Scan the entries for the word "MALIKHA". Every line that has it should be copied.
>>>
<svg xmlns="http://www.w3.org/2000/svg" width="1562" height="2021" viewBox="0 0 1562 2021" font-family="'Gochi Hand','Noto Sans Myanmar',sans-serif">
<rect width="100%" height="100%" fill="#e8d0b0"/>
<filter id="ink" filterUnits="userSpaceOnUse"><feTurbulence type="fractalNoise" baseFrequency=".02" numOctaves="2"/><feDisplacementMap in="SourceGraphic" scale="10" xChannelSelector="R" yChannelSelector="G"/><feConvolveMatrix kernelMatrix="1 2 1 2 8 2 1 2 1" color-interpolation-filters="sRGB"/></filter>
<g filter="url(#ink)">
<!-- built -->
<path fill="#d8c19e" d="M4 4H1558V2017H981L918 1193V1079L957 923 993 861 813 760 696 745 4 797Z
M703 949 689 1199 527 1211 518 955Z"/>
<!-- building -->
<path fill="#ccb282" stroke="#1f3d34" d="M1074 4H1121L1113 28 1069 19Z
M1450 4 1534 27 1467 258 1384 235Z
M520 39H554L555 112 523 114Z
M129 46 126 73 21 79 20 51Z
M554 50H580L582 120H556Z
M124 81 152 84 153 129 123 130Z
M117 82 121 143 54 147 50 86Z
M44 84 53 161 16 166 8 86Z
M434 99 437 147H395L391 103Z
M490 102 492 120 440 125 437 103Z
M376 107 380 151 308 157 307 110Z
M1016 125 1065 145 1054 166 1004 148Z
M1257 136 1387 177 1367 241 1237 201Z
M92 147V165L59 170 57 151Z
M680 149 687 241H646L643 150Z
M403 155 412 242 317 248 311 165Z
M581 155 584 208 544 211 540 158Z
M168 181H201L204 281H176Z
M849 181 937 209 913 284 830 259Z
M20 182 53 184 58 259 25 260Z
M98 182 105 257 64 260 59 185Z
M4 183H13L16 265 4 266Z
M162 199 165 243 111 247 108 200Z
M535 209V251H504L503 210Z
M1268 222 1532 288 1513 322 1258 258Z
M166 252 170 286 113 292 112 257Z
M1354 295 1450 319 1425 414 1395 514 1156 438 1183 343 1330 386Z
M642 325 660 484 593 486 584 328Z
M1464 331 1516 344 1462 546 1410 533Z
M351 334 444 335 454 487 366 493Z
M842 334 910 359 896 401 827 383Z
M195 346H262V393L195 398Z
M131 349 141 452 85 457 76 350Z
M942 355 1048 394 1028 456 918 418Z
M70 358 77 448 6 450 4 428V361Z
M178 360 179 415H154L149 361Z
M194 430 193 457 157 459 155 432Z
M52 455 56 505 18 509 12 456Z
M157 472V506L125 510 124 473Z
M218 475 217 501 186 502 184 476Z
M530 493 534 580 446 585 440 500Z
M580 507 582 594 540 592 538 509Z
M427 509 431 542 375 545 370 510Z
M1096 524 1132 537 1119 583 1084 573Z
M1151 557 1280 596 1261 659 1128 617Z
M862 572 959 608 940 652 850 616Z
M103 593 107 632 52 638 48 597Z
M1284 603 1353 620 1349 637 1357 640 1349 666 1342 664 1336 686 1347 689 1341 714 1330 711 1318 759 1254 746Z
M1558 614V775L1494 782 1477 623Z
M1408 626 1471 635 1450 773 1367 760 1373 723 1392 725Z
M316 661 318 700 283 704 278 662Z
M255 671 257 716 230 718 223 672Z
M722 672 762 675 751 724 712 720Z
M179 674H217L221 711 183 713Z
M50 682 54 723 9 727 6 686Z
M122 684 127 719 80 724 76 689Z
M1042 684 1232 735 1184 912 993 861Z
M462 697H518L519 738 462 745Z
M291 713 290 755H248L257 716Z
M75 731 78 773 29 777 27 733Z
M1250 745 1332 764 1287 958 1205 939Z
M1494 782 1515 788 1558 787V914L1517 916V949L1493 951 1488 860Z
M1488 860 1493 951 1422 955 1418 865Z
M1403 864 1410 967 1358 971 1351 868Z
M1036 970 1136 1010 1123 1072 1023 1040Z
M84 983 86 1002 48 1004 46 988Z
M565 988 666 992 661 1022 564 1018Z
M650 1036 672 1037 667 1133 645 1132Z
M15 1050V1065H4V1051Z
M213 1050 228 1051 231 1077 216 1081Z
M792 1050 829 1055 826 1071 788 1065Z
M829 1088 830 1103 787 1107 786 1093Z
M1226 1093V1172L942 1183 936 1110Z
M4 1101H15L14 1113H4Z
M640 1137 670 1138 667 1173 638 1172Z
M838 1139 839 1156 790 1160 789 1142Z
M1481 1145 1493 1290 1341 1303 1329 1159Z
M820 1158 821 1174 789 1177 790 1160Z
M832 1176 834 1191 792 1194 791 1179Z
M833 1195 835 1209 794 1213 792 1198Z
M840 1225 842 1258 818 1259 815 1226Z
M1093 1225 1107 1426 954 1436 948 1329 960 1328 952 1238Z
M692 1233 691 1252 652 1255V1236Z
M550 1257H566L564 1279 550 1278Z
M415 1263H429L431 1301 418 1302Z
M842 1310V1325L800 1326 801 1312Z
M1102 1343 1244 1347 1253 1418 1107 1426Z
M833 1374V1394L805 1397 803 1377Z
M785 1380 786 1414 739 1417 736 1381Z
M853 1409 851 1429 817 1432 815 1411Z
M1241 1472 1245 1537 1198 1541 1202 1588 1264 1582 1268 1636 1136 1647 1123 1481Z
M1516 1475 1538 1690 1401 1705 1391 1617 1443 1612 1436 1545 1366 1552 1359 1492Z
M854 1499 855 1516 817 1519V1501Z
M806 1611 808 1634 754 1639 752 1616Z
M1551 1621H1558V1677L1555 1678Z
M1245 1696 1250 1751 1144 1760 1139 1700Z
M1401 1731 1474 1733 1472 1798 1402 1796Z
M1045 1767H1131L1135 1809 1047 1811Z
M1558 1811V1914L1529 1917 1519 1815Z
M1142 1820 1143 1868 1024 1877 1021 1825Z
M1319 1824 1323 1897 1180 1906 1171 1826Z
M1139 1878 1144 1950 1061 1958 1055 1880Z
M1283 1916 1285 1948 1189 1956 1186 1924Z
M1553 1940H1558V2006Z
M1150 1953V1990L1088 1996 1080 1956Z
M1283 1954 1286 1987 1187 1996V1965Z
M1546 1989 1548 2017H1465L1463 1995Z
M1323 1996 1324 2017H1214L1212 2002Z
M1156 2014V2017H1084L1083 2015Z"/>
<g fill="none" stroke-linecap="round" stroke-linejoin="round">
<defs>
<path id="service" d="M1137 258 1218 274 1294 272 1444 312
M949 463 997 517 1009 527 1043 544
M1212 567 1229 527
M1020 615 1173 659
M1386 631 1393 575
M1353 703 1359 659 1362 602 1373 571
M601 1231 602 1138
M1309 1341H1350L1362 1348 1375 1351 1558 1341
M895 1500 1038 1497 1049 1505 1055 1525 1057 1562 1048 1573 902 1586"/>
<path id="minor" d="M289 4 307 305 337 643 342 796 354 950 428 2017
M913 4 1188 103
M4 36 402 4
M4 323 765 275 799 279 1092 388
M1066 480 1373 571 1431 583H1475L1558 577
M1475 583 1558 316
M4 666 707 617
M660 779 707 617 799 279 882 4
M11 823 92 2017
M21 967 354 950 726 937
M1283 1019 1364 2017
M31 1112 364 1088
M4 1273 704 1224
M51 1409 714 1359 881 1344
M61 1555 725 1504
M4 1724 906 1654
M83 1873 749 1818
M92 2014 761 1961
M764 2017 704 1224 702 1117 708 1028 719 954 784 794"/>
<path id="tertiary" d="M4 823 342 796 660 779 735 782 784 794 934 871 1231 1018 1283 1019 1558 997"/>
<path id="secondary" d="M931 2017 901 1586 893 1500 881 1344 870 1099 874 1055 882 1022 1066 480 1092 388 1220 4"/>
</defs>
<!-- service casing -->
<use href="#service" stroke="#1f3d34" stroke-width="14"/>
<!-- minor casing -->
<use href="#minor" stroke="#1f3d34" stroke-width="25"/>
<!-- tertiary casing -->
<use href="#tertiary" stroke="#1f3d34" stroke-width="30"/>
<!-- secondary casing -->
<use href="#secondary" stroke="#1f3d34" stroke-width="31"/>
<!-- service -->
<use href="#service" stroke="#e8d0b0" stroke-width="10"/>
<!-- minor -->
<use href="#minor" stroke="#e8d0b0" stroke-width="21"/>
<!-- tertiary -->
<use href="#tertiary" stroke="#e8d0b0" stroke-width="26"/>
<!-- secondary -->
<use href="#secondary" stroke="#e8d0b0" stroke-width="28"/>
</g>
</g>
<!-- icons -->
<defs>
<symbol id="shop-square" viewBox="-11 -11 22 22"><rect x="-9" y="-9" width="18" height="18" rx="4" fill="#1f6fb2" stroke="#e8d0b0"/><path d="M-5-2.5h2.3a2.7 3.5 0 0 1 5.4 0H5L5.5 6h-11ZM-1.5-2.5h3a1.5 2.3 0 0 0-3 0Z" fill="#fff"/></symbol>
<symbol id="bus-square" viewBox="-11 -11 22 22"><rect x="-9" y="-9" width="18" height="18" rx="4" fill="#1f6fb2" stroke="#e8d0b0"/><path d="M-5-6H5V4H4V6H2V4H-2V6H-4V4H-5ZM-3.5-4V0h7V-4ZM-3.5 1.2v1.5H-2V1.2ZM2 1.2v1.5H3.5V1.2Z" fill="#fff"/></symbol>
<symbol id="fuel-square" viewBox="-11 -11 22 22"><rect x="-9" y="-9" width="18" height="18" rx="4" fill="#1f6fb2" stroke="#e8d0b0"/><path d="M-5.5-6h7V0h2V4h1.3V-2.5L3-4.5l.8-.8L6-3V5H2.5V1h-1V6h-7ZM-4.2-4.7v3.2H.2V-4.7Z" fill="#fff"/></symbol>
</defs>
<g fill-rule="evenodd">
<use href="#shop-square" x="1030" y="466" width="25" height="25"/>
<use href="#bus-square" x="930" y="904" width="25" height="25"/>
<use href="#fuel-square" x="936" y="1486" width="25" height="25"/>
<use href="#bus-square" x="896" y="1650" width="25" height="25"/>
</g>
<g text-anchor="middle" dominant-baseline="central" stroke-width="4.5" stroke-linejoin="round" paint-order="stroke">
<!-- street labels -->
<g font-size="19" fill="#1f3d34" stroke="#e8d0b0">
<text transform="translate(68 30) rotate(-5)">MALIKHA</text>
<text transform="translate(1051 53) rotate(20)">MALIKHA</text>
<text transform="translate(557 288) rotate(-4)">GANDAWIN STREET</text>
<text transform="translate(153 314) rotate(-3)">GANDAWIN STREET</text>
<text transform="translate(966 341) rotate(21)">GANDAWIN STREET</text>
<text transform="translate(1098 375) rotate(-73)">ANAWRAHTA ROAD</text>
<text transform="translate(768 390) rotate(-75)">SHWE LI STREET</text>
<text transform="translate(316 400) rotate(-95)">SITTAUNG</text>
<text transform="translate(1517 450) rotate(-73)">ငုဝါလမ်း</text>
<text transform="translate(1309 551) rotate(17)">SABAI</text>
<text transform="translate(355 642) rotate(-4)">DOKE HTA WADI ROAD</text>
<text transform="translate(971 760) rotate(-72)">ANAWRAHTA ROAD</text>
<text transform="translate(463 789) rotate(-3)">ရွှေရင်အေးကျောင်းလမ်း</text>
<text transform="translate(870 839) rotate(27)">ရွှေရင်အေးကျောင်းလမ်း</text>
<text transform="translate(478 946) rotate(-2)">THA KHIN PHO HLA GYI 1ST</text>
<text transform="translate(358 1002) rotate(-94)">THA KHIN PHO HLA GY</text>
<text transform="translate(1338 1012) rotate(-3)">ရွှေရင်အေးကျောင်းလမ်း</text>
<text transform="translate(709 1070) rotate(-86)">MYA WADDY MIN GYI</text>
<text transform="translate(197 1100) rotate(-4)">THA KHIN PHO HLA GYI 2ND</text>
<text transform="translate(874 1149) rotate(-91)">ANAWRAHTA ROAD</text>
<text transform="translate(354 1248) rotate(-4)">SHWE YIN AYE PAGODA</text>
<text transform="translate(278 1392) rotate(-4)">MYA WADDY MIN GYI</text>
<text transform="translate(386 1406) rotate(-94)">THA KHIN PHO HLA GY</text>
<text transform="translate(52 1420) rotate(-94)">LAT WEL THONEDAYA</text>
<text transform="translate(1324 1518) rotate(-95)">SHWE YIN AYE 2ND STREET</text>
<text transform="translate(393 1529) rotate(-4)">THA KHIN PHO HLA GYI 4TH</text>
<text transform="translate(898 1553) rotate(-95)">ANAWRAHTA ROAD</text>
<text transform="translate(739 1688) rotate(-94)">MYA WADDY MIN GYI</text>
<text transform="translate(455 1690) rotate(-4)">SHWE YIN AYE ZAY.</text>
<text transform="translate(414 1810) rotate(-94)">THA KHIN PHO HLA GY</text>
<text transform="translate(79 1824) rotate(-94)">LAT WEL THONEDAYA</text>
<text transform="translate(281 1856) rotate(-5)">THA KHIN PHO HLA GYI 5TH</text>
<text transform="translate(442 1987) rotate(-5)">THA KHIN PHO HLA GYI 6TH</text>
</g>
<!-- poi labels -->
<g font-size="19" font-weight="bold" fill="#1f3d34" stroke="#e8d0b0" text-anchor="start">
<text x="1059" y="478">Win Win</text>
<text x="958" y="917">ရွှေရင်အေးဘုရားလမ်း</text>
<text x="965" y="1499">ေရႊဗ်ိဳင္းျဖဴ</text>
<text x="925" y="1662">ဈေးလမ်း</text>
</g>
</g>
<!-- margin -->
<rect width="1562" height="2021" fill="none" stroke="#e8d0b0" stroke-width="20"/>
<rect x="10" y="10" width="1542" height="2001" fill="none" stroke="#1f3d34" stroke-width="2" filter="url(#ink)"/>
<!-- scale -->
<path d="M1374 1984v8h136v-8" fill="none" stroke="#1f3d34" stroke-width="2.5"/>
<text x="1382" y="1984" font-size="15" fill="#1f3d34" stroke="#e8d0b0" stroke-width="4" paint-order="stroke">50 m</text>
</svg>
<<<
*Your solution*.
<text transform="translate(68 30) rotate(-5)">MALIKHA</text>
<text transform="translate(1051 53) rotate(20)">MALIKHA</text>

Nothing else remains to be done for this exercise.